** ACTIVITY **
Edit the text in the material below so that "Privacy Policy" is replaced with "Privacy Notice" wherever it appears, with every other character left unchanged. Give back only the text and omit the pictures.

(Dataset entries)
++++++++++
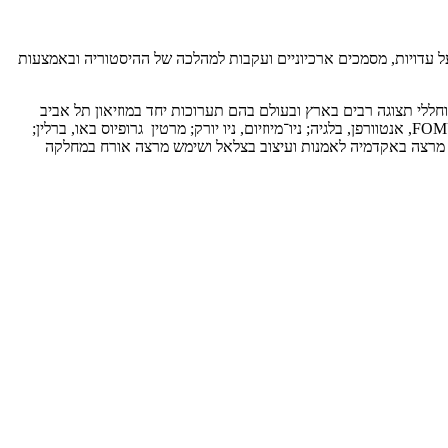
ו על עדויות, מסמכים ארכיוניים ועקבות למהלכה של ההיסטוריה ובאמצעות
בודותיו של עברון הוצגו במוזיאונים וחללי תצוגה רבים בארץ ובעולם בהם תערוכות יחד במוזיאון תל אביב
לאמנות; ICA ריצמונד, ארצות הברית; LAXART, לוס אנג'לס, ארצות הברית; המרכז לאמנות עכשווית CCA, תל אביב; ותערוכות קבוצתיות, בהן ב־FOMU, אנטוורפן, בלגיה; ניו־מיוזיום, ניו יורק; מרטין גרופיוס באו, ברלין;
ירון סימה ועוד, הוא מרצה באקדמיה לאמנות ועיצוב בצלאל ושימש מרצה אורח במחלקה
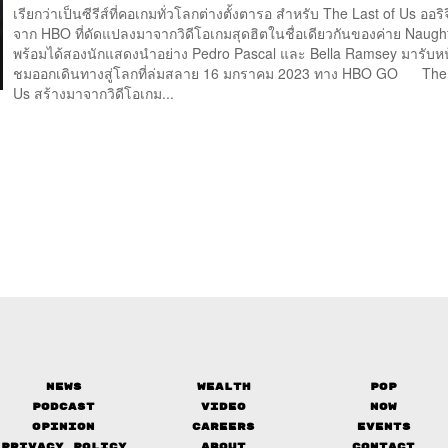
เรียกว่าเป็นซีรีส์ที่คอเกมทั่วโลกต่างตั้งตารอ สำหรับ The Last of Us ออริจิ
จาก HBO ที่ดัดแปลงมาจากวิดีโอเกมสุดฮิตในชื่อเดียวกันของค่าย Naug
พร้อมได้สองนักแสดงนำอย่าง Pedro Pascal และ Bella Ramsey มารับหน้า
ชมออกเดินทางสู่โลกที่ล่มสลาย 16 มกราคม 2023 ทาง HBO GO The 
Us สร้างมาจากวิดีโอเกม...
News
Wealth
Pop
Podcast
Video
Now
Opinion
Careers
Events
Privacy Policy
About
Contact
++++++++++
** PROBLEM SOLUTION **
ו על עדויות, מסמכים ארכיוניים ועקבות למהלכה של ההיסטוריה ובאמצעות
בודותיו של עברון הוצגו במוזיאונים וחללי תצוגה רבים בארץ ובעולם בהם תערוכות יחד במוזיאון תל אביב
לאמנות; ICA ריצמונד, ארצות הברית; LAXART, לוס אנג'לס, ארצות הברית; המרכז לאמנות עכשווית CCA, תל אביב; ותערוכות קבוצתיות, בהן ב־FOMU, אנטוורפן, בלגיה; ניו־מיוזיום, ניו יורק; מרטין גרופיוס באו, ברלין;
ירון סימה ועוד, הוא מרצה באקדמיה לאמנות ועיצוב בצלאל ושימש מרצה אורח במחלקה
เรียกว่าเป็นซีรีส์ที่คอเกมทั่วโลกต่างตั้งตารอ สำหรับ The Last of Us ออริจิ
จาก HBO ที่ดัดแปลงมาจากวิดีโอเกมสุดฮิตในชื่อเดียวกันของค่าย Naug
พร้อมได้สองนักแสดงนำอย่าง Pedro Pascal และ Bella Ramsey มารับหน้า
ชมออกเดินทางสู่โลกที่ล่มสลาย 16 มกราคม 2023 ทาง HBO GO The 
Us สร้างมาจากวิดีโอเกม...
News
Wealth
Pop
Podcast
Video
Now
Opinion
Careers
Events
Privacy Notice
About
Contact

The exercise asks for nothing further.